The History of the Éclair

The éclair has been on patisserie menus for nearly two centuries. Most people who eat one have no idea where it came from, who shaped it, or why it carries the name it does. The story is worth knowing, partly because it's a good story, and partly because understanding it changes the way you taste one.

What is an éclair?

An éclair is a long, thin pastry made from choux dough, baked until light and hollow, then filled with cream and glazed across the top. The classical fillings are pastry cream: vanilla, chocolate, or coffee. The classical glaze is fondant (but we don't do this at Eclair at the Bay; we prefer glaze).

The éclair is one of four foundational pastries built on choux dough. Alongside it sit the profiterole (round, often filled with whipped cream or ice cream), the chouquette (small, sugared, unfilled), and the Paris-Brest (a ring of choux pastry filled with praline mousseline cream and topped with toasted almonds). All four rely on the same essential technique: cook flour into a paste with milk or water and butter, work in the eggs, pipe, bake until hollow.

Where it began

The éclair's earliest known ancestor was a French pastry called pain à la duchesse: a choux finger rolled in chopped almonds and filled simply with cream or pastry cream. It appeared in French patisserie in the early 19th century and held that name until around 1850. The pastry that displaced it, and replaced its name, owes its existence largely to one person: Marie-Antoine Carême.

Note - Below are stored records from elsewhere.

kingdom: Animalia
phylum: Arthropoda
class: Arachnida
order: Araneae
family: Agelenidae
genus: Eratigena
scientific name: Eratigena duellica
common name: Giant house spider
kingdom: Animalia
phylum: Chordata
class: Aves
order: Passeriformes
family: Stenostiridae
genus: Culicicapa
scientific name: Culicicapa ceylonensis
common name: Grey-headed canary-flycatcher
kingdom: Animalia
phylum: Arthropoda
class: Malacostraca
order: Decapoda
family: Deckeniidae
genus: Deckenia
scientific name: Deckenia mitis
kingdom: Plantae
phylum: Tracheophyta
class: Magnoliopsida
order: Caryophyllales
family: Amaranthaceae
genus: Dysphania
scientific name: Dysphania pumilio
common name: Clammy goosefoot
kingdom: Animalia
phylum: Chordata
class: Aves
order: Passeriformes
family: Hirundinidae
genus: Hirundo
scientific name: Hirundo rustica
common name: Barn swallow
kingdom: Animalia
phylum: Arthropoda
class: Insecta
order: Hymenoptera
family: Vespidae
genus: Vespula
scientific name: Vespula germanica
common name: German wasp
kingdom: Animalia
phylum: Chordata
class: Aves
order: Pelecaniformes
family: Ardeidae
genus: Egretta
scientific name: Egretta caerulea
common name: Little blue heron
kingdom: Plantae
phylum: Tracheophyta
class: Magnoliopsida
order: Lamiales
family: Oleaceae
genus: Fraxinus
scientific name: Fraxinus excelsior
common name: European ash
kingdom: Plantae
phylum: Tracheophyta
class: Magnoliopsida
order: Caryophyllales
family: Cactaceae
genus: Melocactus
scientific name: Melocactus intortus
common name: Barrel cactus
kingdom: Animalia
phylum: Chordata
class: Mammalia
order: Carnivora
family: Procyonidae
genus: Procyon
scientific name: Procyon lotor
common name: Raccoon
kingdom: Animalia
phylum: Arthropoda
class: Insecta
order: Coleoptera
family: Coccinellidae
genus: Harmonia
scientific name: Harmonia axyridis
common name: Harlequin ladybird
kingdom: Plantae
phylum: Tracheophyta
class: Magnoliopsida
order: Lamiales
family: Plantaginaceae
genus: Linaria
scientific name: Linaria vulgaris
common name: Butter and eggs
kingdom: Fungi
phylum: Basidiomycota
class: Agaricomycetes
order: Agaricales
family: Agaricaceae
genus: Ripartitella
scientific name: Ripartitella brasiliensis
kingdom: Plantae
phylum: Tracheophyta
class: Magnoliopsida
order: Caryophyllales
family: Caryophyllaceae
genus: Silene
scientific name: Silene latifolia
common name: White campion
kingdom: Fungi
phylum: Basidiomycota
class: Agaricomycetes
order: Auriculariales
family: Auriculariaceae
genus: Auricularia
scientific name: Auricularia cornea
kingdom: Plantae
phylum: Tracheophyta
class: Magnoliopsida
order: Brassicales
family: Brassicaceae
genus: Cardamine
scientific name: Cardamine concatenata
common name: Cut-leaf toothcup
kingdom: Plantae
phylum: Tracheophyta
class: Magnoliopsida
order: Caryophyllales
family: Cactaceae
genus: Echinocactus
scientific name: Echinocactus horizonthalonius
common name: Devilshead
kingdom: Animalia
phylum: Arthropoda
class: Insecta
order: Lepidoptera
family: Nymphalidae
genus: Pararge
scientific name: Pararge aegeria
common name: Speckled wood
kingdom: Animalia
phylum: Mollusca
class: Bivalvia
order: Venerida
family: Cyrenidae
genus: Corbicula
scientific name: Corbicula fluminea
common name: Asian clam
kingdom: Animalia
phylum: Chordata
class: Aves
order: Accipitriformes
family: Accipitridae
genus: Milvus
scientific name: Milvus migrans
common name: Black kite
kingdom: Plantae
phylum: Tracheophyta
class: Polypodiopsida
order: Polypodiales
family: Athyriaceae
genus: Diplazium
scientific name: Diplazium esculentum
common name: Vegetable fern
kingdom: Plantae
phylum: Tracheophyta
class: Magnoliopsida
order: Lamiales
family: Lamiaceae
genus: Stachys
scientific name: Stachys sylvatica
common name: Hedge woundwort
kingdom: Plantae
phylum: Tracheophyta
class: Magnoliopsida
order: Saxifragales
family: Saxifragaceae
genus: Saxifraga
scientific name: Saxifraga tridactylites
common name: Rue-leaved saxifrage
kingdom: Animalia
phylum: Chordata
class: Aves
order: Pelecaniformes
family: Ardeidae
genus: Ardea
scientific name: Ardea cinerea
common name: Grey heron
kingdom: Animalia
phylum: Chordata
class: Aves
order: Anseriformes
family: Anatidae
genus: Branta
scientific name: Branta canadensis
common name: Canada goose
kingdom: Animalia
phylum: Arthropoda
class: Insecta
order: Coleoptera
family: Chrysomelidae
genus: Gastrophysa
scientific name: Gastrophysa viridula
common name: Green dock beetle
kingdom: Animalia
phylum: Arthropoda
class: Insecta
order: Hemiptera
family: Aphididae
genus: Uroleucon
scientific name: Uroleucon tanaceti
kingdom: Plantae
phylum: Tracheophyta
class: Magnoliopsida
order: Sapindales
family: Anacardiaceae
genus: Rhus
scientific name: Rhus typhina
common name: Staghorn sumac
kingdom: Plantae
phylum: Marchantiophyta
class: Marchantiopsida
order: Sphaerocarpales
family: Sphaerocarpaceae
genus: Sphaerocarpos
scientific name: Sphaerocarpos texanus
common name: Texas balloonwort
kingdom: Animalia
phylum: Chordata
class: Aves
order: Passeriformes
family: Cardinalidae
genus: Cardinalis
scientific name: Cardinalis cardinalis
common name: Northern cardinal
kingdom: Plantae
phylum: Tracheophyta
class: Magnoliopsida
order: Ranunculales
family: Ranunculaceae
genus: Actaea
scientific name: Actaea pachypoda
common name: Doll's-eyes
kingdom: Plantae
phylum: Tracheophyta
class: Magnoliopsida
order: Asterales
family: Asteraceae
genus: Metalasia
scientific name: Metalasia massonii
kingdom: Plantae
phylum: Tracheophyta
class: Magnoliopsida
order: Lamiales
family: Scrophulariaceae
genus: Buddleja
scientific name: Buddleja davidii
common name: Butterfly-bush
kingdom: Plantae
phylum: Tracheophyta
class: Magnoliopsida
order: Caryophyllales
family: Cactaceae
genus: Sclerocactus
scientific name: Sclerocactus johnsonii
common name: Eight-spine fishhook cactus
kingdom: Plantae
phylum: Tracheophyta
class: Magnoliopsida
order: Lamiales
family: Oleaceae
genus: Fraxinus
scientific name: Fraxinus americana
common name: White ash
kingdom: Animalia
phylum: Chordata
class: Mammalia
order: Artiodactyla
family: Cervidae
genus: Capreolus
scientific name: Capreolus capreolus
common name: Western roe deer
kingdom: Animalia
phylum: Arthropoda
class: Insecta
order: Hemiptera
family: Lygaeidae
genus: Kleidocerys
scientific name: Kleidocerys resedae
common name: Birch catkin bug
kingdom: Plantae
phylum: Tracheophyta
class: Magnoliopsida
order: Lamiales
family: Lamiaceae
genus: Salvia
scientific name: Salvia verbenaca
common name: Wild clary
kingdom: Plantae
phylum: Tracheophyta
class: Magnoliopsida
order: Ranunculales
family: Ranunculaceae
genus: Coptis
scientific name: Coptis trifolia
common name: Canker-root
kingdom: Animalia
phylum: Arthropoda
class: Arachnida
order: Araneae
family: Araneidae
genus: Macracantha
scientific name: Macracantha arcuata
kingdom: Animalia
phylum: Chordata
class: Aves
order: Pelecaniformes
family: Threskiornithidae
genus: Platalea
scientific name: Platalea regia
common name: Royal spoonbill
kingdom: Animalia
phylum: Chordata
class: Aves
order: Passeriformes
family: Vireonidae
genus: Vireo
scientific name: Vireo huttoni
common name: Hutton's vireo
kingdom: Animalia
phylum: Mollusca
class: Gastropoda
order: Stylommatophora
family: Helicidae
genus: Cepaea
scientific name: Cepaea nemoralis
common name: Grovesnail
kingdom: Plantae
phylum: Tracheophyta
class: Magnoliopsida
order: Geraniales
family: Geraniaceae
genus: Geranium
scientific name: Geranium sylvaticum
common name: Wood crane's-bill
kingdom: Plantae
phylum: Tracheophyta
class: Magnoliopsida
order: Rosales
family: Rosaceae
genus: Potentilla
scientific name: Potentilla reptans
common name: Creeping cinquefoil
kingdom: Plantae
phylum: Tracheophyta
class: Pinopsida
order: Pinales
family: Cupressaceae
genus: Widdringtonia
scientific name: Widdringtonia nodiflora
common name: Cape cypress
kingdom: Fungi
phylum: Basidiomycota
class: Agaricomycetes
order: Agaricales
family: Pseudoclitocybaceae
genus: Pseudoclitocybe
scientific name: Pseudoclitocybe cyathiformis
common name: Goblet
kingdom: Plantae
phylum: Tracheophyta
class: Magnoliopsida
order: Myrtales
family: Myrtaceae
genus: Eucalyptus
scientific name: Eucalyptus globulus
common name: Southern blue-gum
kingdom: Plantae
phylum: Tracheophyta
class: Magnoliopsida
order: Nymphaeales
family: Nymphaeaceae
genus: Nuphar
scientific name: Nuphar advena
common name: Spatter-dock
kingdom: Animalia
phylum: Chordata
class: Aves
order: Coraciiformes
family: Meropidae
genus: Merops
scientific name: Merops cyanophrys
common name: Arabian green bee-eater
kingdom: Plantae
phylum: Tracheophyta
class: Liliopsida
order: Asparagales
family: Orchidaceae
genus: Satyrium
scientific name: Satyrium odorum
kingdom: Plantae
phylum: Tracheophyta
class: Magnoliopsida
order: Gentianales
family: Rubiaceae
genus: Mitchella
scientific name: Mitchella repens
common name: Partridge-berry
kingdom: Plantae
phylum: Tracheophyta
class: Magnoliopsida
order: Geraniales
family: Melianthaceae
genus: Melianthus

Carême is one of the central figures in the history of classical patisserie. Chef to Talleyrand, to the future George IV of England, to Tsar Alexander I, and to the Rothschilds, he was arguably the first chef to enjoy international celebrity. His books, Le Pâtissier royal parisien, Le Pâtissier pittoresque, and L'Art de la cuisine française au XIXe siècle, defined the standards of haute cuisine for generations of French chefs.

He is generally credited with shaping the éclair as we recognise it today. The almonds came off, the fillings were refined to chocolate and coffee custard, and the whole was finished in fondant. Whether Carême personally invented the modern éclair or simply codified an evolution already underway is still debated. What is not debated is that by the time his influence had spread across France, the pastry had settled into the form it still holds.

What does éclair mean?

Éclair means "lightning" in French. The most repeated explanation, and the most charming, is that people ate them so quickly they vanished in a flash. Before they could melt. Before someone else could take them. Before there was time to think about whether you should have another.

A second, less romantic theory points to the glaze itself: the way fondant catches the light along the length of the pastry has a quick, bright quality to it. Either explanation works. Both probably contain a measure of truth.

The éclair travels

The first recorded appearance of the éclair in English was in 1861, in an issue of Vanity Fair. By 1884 it had reached the Boston Cooking School Cook Book, where it was given a recipe and a place in the canon of acceptable Western desserts.

Within a generation it had crossed the Atlantic, the Channel, and most national borders in between. By the early 20th century the éclair was a fixture in patisseries from Paris to New York to Melbourne. It came to be considered, somewhat ironically, a representative example of French refinement, though it had begun life as a relatively humble pastry built around using simple ingredients well.

A long, quiet decline

Like any classic, the éclair has had its moments of fashion and its moments of obscurity. For much of the second half of the 20th century, it was treated as an everyday item, sold in supermarket fridges in plastic clamshells, often filled with mock cream and dipped in a glaze that bore little resemblance to fondant. Choux had been replaced by a softer, eggier version that absorbed moisture from the cream and went limp within hours. The result was a pastry that didn't deserve its own name.

For decades the éclair was undervalued. Bakeries that took it seriously were the exception.

A return to the craft

What's happened over the last twenty years is one of the more interesting shifts in modern patisserie. A new generation of pastry chefs has rediscovered the éclair and rebuilt its reputation from the inside out. The shape stayed. The technique stayed. Almost everything else opened up.

Modern éclairs are filled with matcha cream, yuzu ganache, spiced apple, tiramisu, salted caramel, raspberry mousseline, hazelnut praline, pistachio, passionfruit. Their tops carry edible flowers, coloured mirror glazes, gold leaf, hand-painted cocoa butter, and craquelin in patterns and colours that feel closer to design than to baking. Some are airbrushed. Some are left deliberately matte. Some are finished with a single decorative element placed with surgical care.

The bones of the thing remain Carême's. Everything else has been reimagined.

Where we sit in this

At Eclair at the Bay we keep five classic flavours in the case every day, plus one rotating weekly special. The classics are the foundation. The weekly special is where curiosity runs: new flavours, seasonal ingredients, things our chefs are interested in that week. Some become permanent fixtures. Most don't. That's the point.

That has always been the spirit of the éclair. A discipline at the centre, and a generous amount of room around the edges.